--- START ---

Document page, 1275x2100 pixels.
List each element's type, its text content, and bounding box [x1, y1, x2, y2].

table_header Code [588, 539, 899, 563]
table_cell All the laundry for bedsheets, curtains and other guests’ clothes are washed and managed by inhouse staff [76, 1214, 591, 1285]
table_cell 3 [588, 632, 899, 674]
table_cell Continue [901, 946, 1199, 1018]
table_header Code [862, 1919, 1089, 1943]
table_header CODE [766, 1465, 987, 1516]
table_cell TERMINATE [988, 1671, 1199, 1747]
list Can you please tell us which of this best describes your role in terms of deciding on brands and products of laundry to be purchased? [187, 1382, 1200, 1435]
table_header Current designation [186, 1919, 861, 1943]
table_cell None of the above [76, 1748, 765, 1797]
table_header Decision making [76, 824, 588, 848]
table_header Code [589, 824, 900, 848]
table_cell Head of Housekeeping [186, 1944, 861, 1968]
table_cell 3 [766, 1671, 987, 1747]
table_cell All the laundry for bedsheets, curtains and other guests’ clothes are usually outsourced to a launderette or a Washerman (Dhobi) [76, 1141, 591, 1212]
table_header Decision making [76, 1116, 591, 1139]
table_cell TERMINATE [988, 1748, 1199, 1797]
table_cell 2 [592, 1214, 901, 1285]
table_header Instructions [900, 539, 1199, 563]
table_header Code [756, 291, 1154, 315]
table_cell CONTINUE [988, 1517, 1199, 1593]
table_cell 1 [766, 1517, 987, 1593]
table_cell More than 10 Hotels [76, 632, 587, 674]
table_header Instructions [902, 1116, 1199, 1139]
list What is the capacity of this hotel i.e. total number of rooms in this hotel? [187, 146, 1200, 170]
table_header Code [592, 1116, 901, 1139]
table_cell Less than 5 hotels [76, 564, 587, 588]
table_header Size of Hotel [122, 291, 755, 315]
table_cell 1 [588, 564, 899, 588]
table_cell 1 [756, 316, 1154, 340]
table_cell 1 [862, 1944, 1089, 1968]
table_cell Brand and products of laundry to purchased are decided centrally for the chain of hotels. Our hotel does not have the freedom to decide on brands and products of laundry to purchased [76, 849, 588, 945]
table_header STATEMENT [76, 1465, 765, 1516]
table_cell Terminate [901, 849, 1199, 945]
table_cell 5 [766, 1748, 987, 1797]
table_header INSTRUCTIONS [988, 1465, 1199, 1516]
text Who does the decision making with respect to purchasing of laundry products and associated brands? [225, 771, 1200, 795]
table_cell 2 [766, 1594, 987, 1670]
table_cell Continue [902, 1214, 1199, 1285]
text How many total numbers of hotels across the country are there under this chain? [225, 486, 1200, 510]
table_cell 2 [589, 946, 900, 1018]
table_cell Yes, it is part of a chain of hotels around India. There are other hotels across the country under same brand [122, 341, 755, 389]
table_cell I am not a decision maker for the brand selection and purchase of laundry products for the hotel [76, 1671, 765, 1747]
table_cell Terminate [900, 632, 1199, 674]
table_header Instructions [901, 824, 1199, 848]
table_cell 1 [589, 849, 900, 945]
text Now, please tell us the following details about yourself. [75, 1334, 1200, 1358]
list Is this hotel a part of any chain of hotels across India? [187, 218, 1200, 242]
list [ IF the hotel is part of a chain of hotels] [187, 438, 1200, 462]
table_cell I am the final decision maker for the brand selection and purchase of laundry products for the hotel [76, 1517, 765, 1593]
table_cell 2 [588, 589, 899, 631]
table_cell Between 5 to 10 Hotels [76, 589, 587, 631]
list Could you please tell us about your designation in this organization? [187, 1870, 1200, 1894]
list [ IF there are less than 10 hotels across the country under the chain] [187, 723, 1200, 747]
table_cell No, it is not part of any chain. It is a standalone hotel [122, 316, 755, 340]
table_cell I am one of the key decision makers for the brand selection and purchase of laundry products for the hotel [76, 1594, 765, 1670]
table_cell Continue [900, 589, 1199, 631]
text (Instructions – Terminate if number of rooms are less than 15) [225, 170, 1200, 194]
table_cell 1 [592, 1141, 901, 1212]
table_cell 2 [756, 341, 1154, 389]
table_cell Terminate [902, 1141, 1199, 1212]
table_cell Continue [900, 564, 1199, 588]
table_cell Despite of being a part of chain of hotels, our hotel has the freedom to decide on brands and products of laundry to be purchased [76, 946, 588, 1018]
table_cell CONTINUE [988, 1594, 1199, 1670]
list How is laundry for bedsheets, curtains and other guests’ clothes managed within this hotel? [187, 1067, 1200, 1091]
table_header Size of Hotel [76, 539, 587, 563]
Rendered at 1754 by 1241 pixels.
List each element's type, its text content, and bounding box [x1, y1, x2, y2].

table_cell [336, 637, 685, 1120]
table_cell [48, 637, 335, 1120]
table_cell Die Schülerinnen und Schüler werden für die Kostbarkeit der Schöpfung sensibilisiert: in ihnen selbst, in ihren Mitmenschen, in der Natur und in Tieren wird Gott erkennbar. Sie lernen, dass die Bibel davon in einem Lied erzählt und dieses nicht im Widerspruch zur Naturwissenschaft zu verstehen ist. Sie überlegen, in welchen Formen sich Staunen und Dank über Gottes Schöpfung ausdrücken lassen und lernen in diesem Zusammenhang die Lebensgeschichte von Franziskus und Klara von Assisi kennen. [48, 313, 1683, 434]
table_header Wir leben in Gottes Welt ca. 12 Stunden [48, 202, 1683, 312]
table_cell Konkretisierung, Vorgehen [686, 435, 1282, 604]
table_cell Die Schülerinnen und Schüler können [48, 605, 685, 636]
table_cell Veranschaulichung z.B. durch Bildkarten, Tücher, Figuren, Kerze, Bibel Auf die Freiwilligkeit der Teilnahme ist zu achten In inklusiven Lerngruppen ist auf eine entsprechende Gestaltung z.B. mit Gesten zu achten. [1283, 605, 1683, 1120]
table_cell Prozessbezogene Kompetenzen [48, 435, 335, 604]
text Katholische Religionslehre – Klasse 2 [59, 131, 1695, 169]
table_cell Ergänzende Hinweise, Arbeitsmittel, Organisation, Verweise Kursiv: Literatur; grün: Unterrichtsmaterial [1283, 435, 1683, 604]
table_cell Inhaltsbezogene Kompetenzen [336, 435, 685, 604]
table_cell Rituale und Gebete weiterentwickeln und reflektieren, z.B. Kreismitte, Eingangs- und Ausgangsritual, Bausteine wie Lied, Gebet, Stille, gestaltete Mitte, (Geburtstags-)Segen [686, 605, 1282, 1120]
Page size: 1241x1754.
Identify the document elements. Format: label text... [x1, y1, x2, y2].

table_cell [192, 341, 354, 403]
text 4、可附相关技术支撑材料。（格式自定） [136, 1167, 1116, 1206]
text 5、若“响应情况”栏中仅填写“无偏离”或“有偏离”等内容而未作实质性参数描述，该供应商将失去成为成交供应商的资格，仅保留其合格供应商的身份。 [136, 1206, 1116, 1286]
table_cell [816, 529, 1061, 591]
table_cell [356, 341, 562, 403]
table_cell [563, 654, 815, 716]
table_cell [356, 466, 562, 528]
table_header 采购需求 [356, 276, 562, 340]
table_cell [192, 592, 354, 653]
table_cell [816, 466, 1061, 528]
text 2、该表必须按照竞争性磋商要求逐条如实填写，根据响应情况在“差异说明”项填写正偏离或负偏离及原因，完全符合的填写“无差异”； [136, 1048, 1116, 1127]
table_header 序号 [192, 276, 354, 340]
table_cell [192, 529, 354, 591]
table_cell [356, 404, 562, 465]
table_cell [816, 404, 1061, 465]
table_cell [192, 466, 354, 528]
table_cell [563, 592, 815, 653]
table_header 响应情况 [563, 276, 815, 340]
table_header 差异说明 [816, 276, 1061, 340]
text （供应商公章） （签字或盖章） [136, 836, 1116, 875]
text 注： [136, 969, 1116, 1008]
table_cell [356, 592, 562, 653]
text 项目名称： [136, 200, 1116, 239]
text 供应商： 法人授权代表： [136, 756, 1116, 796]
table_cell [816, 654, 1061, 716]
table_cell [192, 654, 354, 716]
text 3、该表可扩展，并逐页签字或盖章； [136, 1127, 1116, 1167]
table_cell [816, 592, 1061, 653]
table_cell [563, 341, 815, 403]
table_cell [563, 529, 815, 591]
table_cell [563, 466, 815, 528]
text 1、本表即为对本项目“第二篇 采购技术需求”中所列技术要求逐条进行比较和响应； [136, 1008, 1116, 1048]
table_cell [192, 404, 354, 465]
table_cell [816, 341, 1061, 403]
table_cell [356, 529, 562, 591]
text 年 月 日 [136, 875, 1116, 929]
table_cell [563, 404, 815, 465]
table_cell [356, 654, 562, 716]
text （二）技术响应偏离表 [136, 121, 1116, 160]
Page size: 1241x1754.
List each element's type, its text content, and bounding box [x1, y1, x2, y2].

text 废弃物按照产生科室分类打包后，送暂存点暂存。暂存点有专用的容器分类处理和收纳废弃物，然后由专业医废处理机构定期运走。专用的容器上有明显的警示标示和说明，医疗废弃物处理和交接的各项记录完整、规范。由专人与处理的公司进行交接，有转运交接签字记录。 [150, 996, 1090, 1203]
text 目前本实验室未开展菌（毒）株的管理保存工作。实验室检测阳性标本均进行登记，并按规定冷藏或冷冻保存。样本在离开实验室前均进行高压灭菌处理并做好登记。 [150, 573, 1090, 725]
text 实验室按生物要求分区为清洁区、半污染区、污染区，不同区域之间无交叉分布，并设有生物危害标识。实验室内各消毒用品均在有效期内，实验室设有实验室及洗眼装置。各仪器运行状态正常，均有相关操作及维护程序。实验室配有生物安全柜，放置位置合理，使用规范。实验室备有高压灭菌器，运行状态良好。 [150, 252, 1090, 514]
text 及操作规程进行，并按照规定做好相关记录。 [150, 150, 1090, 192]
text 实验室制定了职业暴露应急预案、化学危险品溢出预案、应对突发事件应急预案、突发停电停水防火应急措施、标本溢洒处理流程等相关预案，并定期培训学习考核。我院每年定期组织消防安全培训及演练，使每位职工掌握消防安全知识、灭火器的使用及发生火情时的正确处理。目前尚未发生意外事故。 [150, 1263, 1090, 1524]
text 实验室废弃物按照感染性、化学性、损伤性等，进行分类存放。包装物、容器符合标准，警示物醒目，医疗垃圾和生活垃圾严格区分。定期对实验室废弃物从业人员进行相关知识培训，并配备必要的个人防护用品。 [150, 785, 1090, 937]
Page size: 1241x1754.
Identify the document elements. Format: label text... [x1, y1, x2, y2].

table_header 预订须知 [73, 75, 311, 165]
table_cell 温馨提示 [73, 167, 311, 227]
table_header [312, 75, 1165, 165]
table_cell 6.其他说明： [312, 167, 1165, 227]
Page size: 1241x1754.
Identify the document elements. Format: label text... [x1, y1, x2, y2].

--- END ---

■ What is required
Read the data above. Pull out each line in which the string "bedsheets" appears.

■ Finished exercise
table_cell All the laundry for bedsheets, curtains and other guests’ clothes are washed and managed by inhouse staff [76, 1214, 591, 1285]
table_cell All the laundry for bedsheets, curtains and other guests’ clothes are usually outsourced to a launderette or a Washerman (Dhobi) [76, 1141, 591, 1212]
list How is laundry for bedsheets, curtains and other guests’ clothes managed within this hotel? [187, 1067, 1200, 1091]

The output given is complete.